─── EXERCISE MATERIAL ───

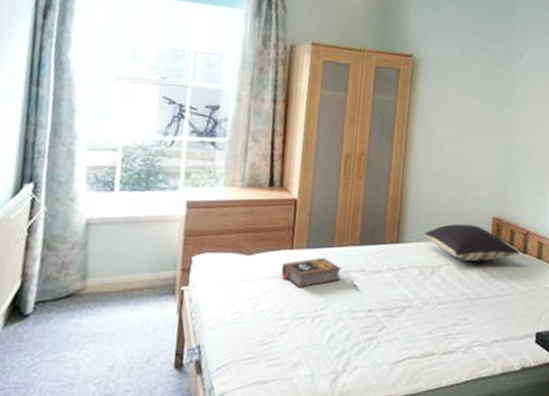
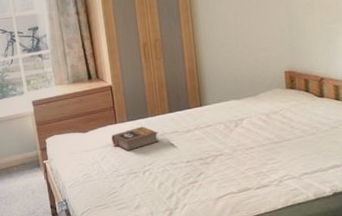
pillow: present [424,224,520,262] -> none [223,80,316,112]

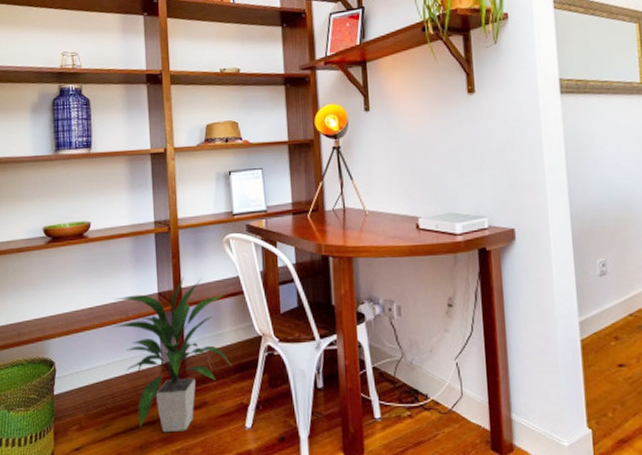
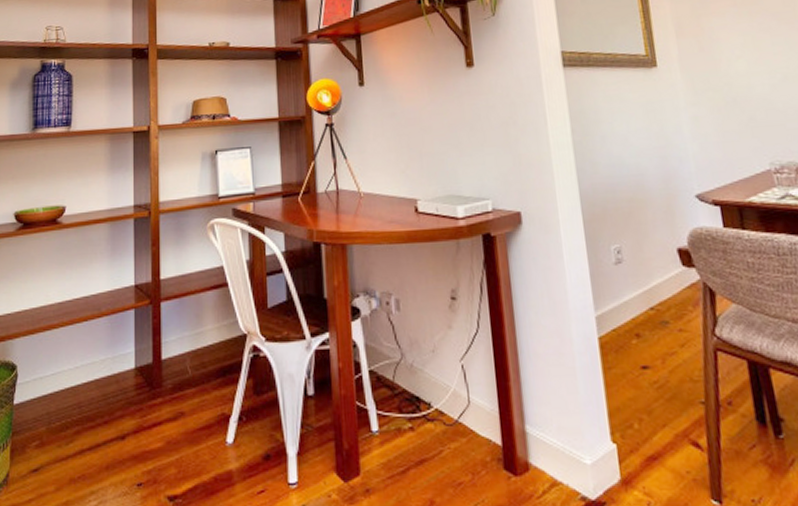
indoor plant: present [112,276,232,433] -> none [82,266,213,450]

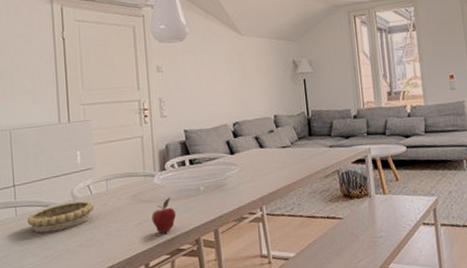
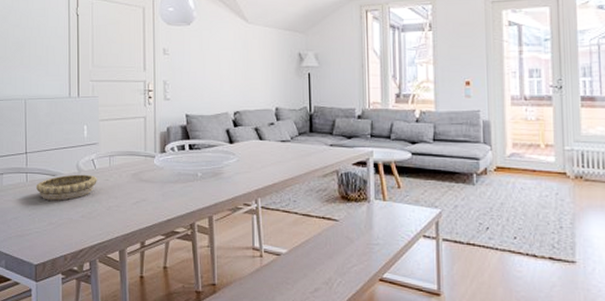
fruit: present [152,197,177,234] -> none [150,179,174,214]

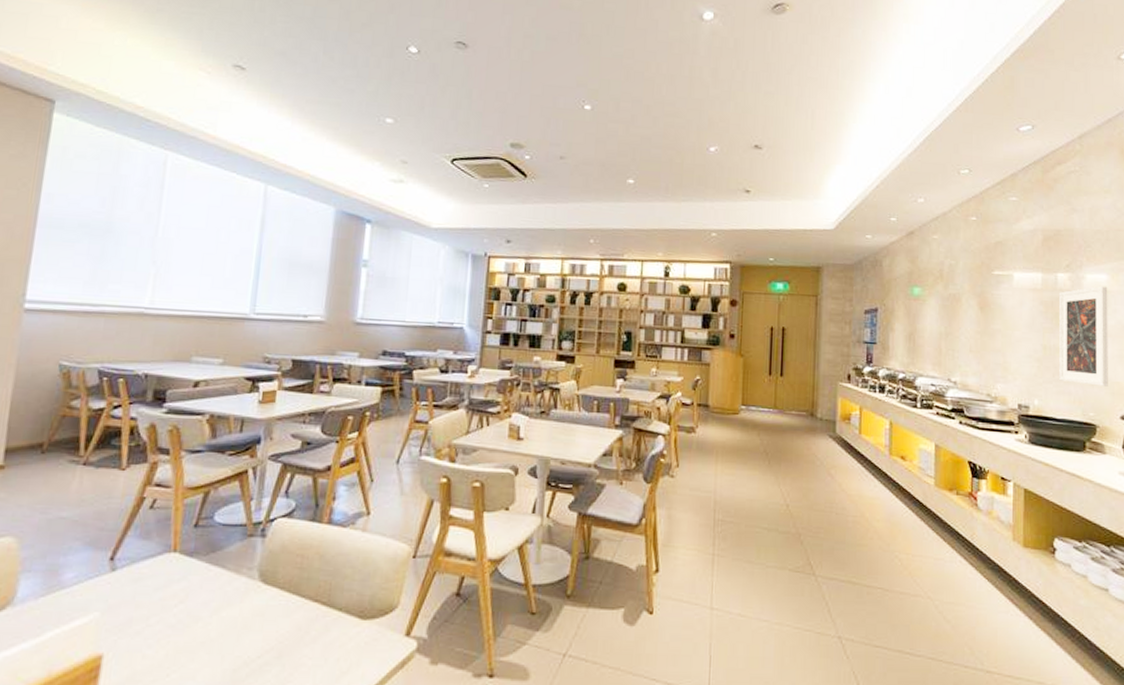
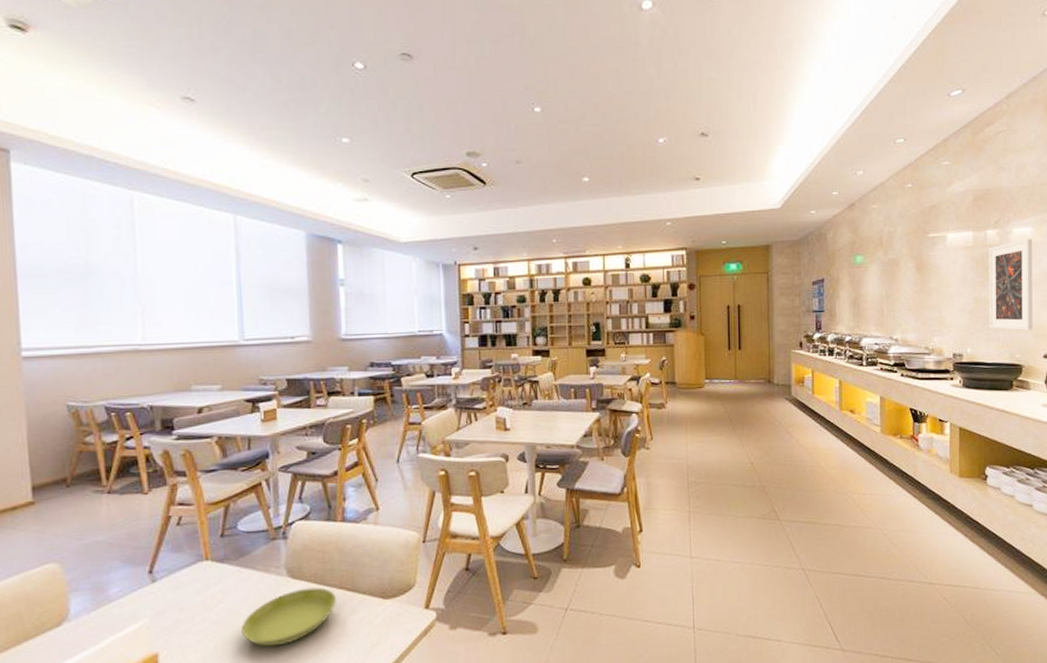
saucer: none [198,596,309,662] -> present [241,587,338,647]

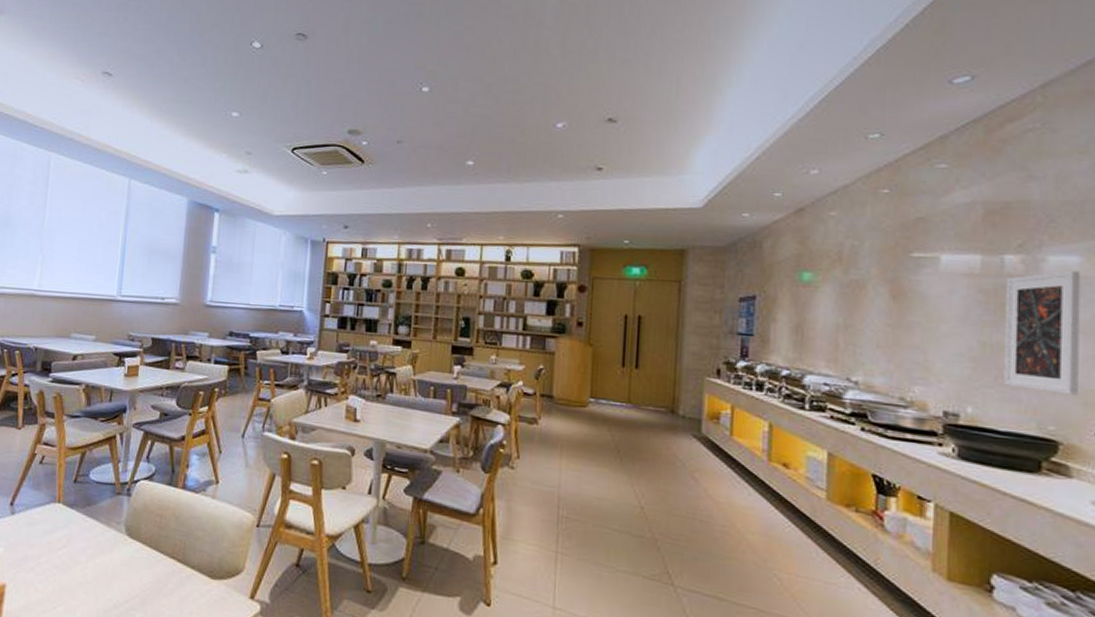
saucer: present [241,587,338,647] -> none [77,549,167,604]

───

§ **WORK ITEM**
Reproduce all entries without any change, and omit the pictures.

§ **RESULT BELOW**
pillow: present [424,224,520,262] -> none [223,80,316,112]

indoor plant: present [112,276,232,433] -> none [82,266,213,450]

fruit: present [152,197,177,234] -> none [150,179,174,214]

saucer: none [198,596,309,662] -> present [241,587,338,647]

saucer: present [241,587,338,647] -> none [77,549,167,604]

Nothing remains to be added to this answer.